New Zealand Listener

Part of the APN Network:

Made by:

From the Listener archive: Columnists

February 10-16 2007 Vol 207 No 3483

Wide Area News

A load of rot?

by Russell Brown

Not everyone thinks that video games are turning our kids into murderous zombies.

In a thoughtful essay in the January issue of the Utne Reader (www.utne.com), Chris Suellentrop wrestles with the idea that video games are rotting the minds of our children.

He notes that the mind-rot theory has thrived ever since young people were able to own computer games, and asks why, then, “do IQ scores continue their slight but perceptible rise if an entire generation of children, the oldest of whom are now in their thirties, stunted its development with electronic pap?”

And “if such games are nothing more than ‘murder simulators’, as one critic has called them, why is it – as gaming enthusiasts never tire of pointing out – that the murder rate has declined in recent years, when there are more video games, and more violent ones, than ever?”

The truth, Suellentrop suggests, is that games are a form of mental exercise: “Games of all kinds are a part of almost every human society, and they have long been used to inculcate the next generation with desirable virtues and skills. We enrol our kids in Little League not only so they will have a good time, but also to teach them about sportsmanship, teamwork and the importance of practice and hard work.”

He concludes that all games imply learning, even those with revolting elements, but wonders what they are teaching. As well as encouraging mental agility and enterprise, are video games teaching obedience?

“Whether you find the content of video games inoffensive or grotesque,” he writes, “their structure teaches players that the best course of action is always to accept the system and work to succeed within it.”

To emphasise his point, he quotes Raph Koster, the creative brain behind Ultima Online and Star Wars: Galaxies: “Games do not permit innovation. They present a pattern. Innovating out of a pattern is by definition outside the magic circle. You don’t get to change the physics of a game.”

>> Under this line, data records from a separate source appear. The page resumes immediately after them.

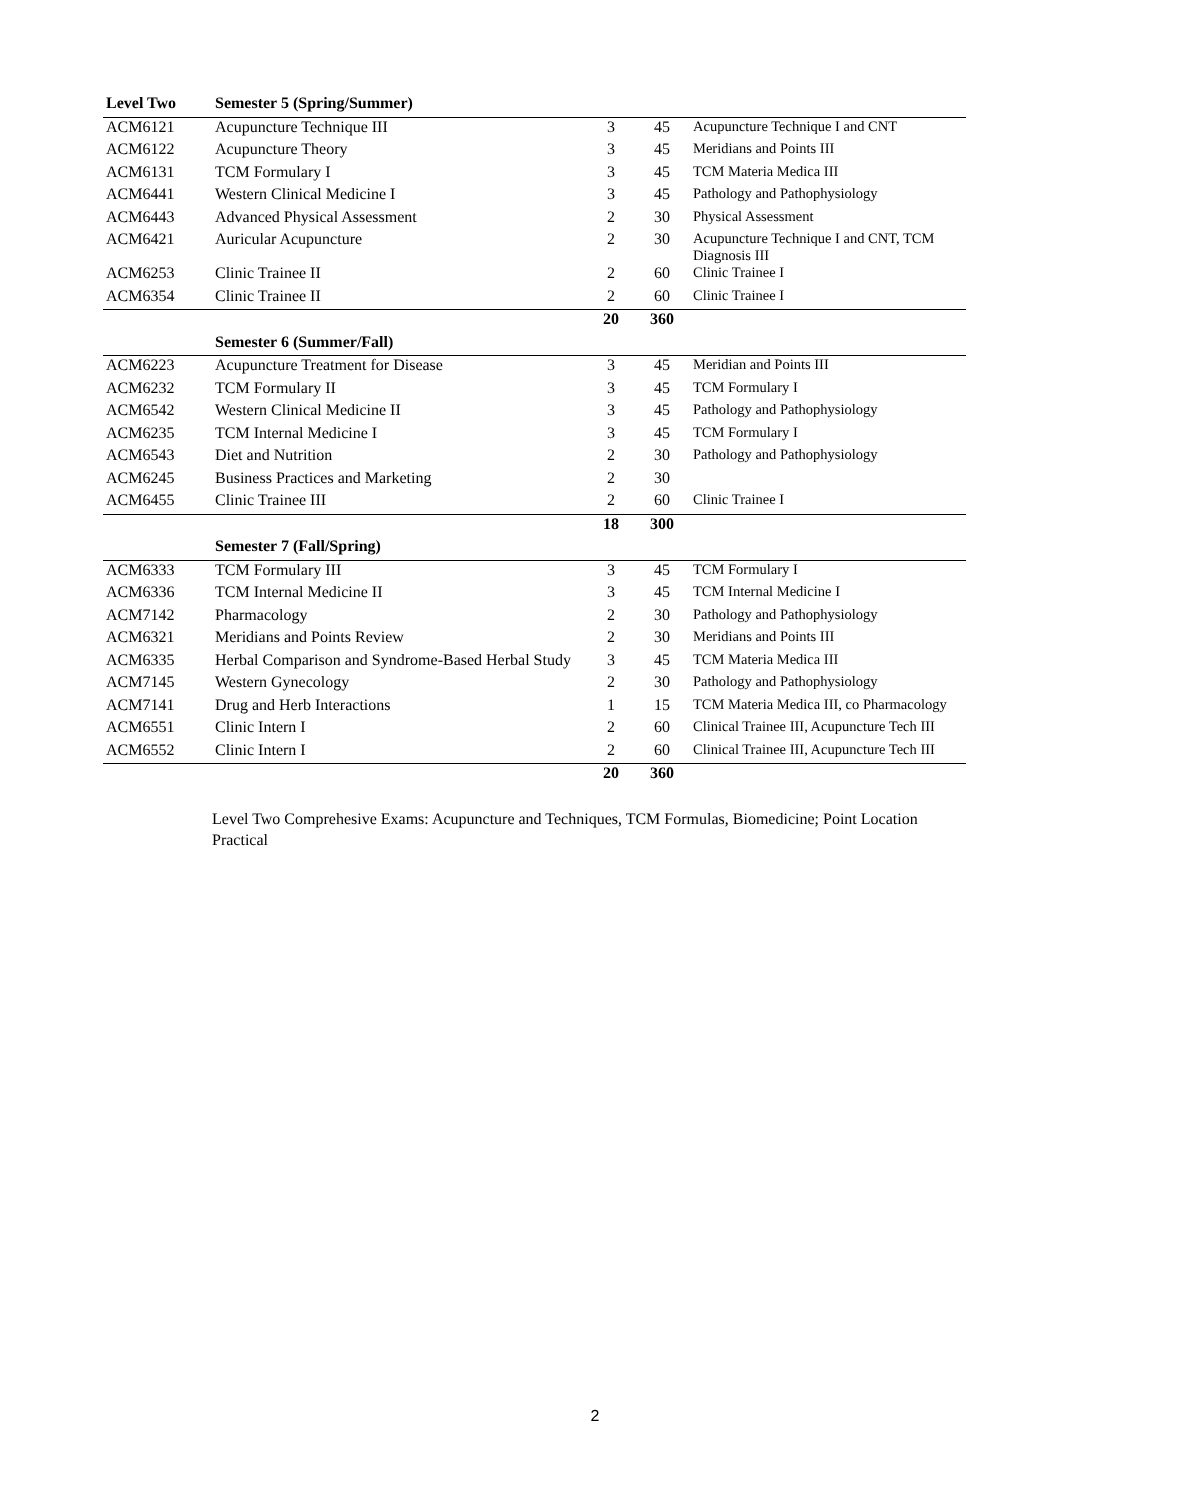| Level Two | Semester 5 (Spring/Summer) | | | |
| --- | --- | --- | --- | --- |
| ACM6121 | Acupuncture Technique III | 3 | 45 | Acupuncture Technique I and CNT |
| ACM6122 | Acupuncture Theory | 3 | 45 | Meridians and Points III |
| ACM6131 | TCM Formulary I | 3 | 45 | TCM Materia Medica III |
| ACM6441 | Western Clinical Medicine I | 3 | 45 | Pathology and Pathophysiology |
| ACM6443 | Advanced Physical Assessment | 2 | 30 | Physical Assessment |
| ACM6421 | Auricular Acupuncture | 2 | 30 | Acupuncture Technique I and CNT, TCM Diagnosis III |
| ACM6253 | Clinic Trainee II | 2 | 60 | Clinic Trainee I |
| ACM6354 | Clinic Trainee II | 2 | 60 | Clinic Trainee I |
| | | 20 | 360 | |
| | Semester 6 (Summer/Fall) | | | |
| ACM6223 | Acupuncture Treatment for Disease | 3 | 45 | Meridian and Points III |
| ACM6232 | TCM Formulary II | 3 | 45 | TCM Formulary I |
| ACM6542 | Western Clinical Medicine II | 3 | 45 | Pathology and Pathophysiology |
| ACM6235 | TCM Internal Medicine I | 3 | 45 | TCM Formulary I |
| ACM6543 | Diet and Nutrition | 2 | 30 | Pathology and Pathophysiology |
| ACM6245 | Business Practices and Marketing | 2 | 30 | |
| ACM6455 | Clinic Trainee III | 2 | 60 | Clinic Trainee I |
| | | 18 | 300 | |
| | Semester 7 (Fall/Spring) | | | |
| ACM6333 | TCM Formulary III | 3 | 45 | TCM Formulary I |
| ACM6336 | TCM Internal Medicine II | 3 | 45 | TCM Internal Medicine I |
| ACM7142 | Pharmacology | 2 | 30 | Pathology and Pathophysiology |
| ACM6321 | Meridians and Points Review | 2 | 30 | Meridians and Points III |
| ACM6335 | Herbal Comparison and Syndrome-Based Herbal Study | 3 | 45 | TCM Materia Medica III |
| ACM7145 | Western Gynecology | 2 | 30 | Pathology and Pathophysiology |
| ACM7141 | Drug and Herb Interactions | 1 | 15 | TCM Materia Medica III, co Pharmacology |
| ACM6551 | Clinic Intern I | 2 | 60 | Clinical Trainee III, Acupuncture Tech III |
| ACM6552 | Clinic Intern I | 2 | 60 | Clinical Trainee III, Acupuncture Tech III |
| | | 20 | 360 | |
Level Two Comprehesive Exams: Acupuncture and Techniques, TCM Formulas, Biomedicine; Point Location Practical
2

Ah, but sometimes you do. Your teenager might sit and dutifully play a game title out of the box from beginning to end – or he or she might load it up with downloaded “mods” (modifications) and patches that change the playing experience and, quite often, the physics of a game. It’s what keeps PC games interesting, as opposed to those on the Xbox or PlayStation, which are controlled environments for obedient consumers.

Trouble is, changing the physics will often mean getting around a challenge: cheating, in other words. This isn’t a problem for the solo gamer, but it’s ruinous in the case of an MMORPG (massively multiplayer online roleplaying game), such as the hugely popular sword-and-sorcery game World of Warcraft. If everyone is not playing by the same rules, there is social breakdown. Gamers who use hacks to unfairly advance are sought out and ejected.

World of Warcraft, for all its popularity, is far less flexible than its predecessor, Warcraft III, which gave players tools to design new maps and allowed them to create custom characters and games with entirely new themes (as the Iraq war loomed in 2003, a themed game was posted – the Iraqi side was oversubscribed).

So, if we’re to adopt Suellentrop’s theory, which games stand between us and a society of servile social units? The answer may surprise you. It’s the games with the least social merit: the first-person shooters.

Expert gamers can gain access to the back end of the Quake series and radically alter the look of their world. The tools available to create new models are so useful that they often form part of tertiary design courses.

Another shooter series, Half Life, has been extensively modified by players. One “mod”, Natural Selection, created by a group of gamers turned developers, changed the title from a shooter to a strategy game, altering its entire concept. Another, Gary’s Mod, functions as a 3D development tool, enabling players to (in my son’s words) “put themselves in a sandbox situation, allowing them to create all sorts of different things, with a variety of tools at their command”.

This doesn’t mean that any old blood and gore is fit for your kids – it isn’t. But, however intuitive it seems, the most violent games in the hands of a clever and inquisitive player may offer the broadest horizon for learning.